• [O que fazer]:
Coloque as linhas de todo o material abaixo numa lista numerada, sem as linhas em branco. Deixe as imagens de fora da resposta.

• [Conteúdo dos dados]:
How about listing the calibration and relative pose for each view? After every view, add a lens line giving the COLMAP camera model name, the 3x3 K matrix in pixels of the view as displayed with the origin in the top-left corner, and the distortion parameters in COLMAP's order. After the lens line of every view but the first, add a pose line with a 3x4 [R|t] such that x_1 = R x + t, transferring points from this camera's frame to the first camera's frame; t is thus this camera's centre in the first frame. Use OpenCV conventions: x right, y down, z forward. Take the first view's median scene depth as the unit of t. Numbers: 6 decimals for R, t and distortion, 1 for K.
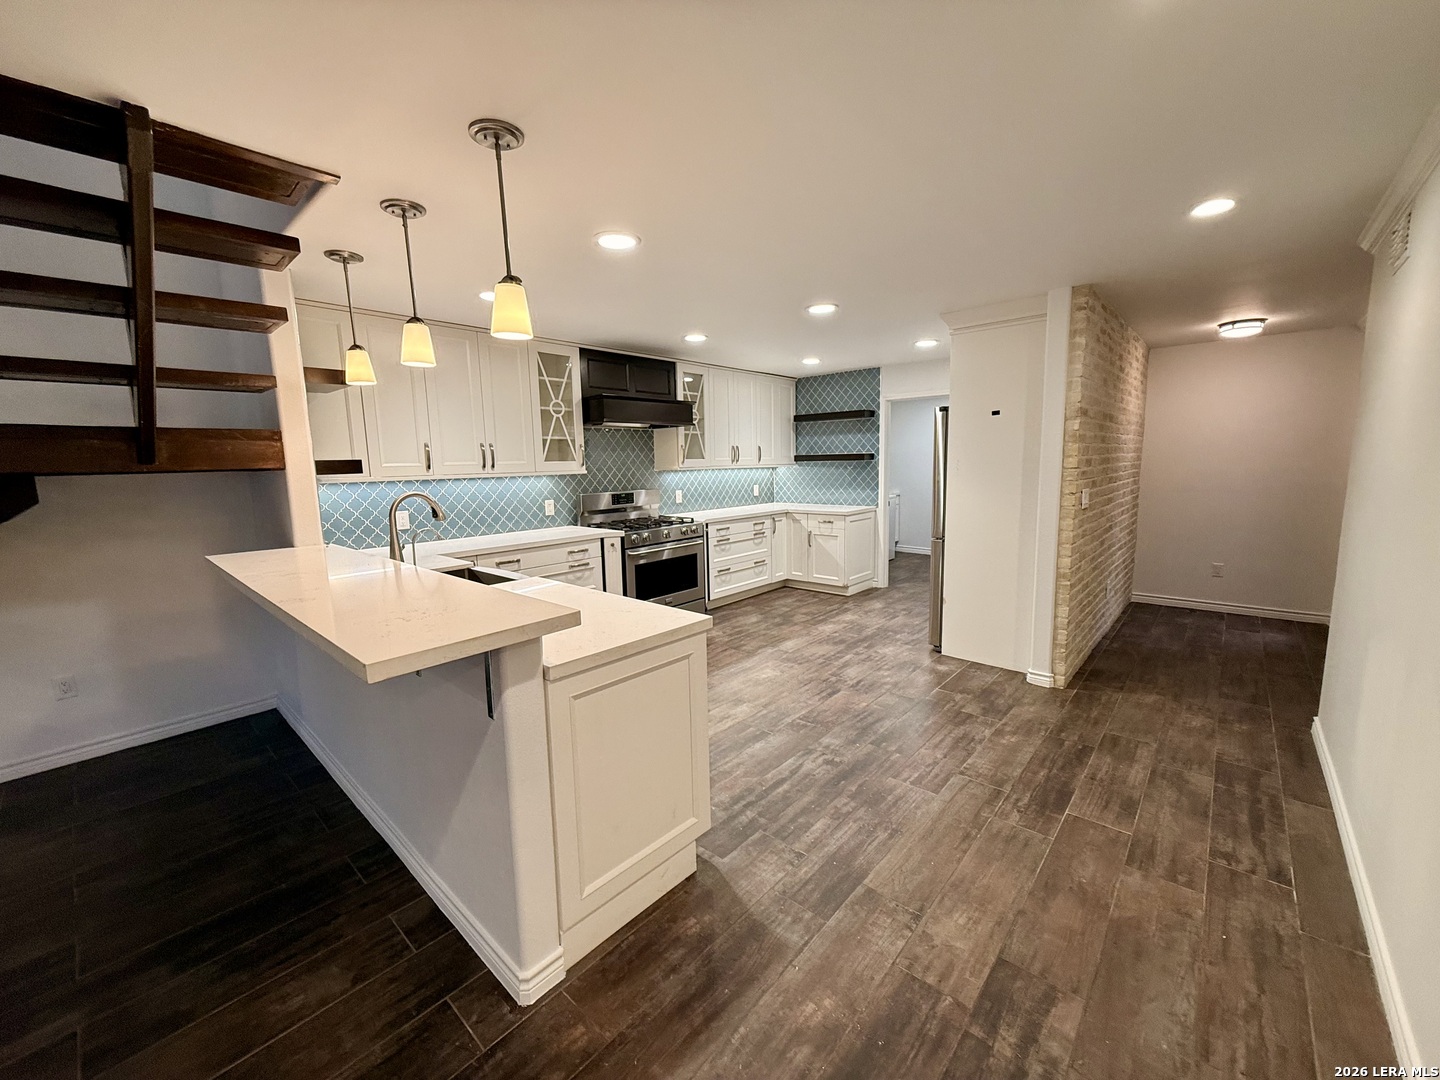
lens RADIAL K [[573.9, 0, 723.1], [0, 573.9, 536.4], [0, 0, 1]] dist [-0.002530, 0.000063]
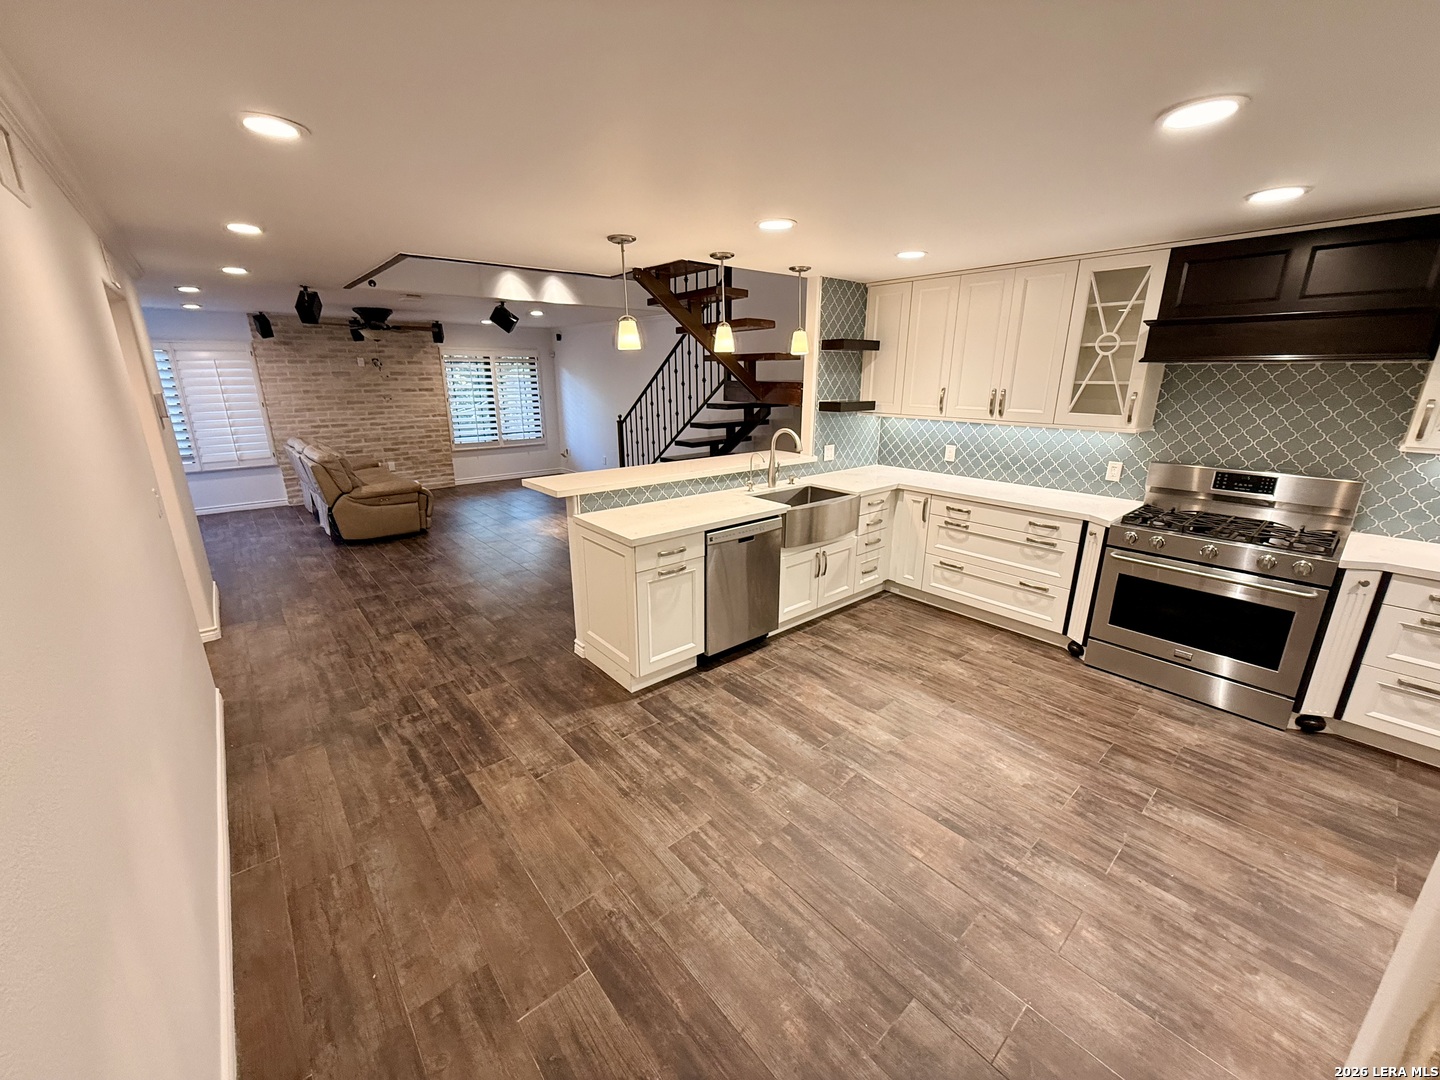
lens RADIAL K [[573.9, 0, 723.0], [0, 573.9, 544.0], [0, 0, 1]] dist [-0.002530, 0.000063]
pose [[-0.134349, 0.304964, -0.942840, 0.900608], [-0.128336, 0.938098, 0.321717, -0.235115], [0.982589, 0.164222, -0.086895, 0.935102]]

• [Resultado do exercício]:
1. How about listing the calibration and relative pose for each view? After every view, add a lens line giving the COLMAP camera model name, the 3x3 K matrix in pixels of the view as displayed with the origin in the top-left corner, and the distortion parameters in COLMAP's order. After the lens line of every view but the first, add a pose line with a 3x4 [R|t] such that x_1 = R x + t, transferring points from this camera's frame to the first camera's frame; t is thus this camera's centre in the first frame. Use OpenCV conventions: x right, y down, z forward. Take the first view's median scene depth as the unit of t. Numbers: 6 decimals for R, t and distortion, 1 for K.
2. lens RADIAL K [[573.9, 0, 723.1], [0, 573.9, 536.4], [0, 0, 1]] dist [-0.002530, 0.000063]
3. lens RADIAL K [[573.9, 0, 723.0], [0, 573.9, 544.0], [0, 0, 1]] dist [-0.002530, 0.000063]
4. pose [[-0.134349, 0.304964, -0.942840, 0.900608], [-0.128336, 0.938098, 0.321717, -0.235115], [0.982589, 0.164222, -0.086895, 0.935102]]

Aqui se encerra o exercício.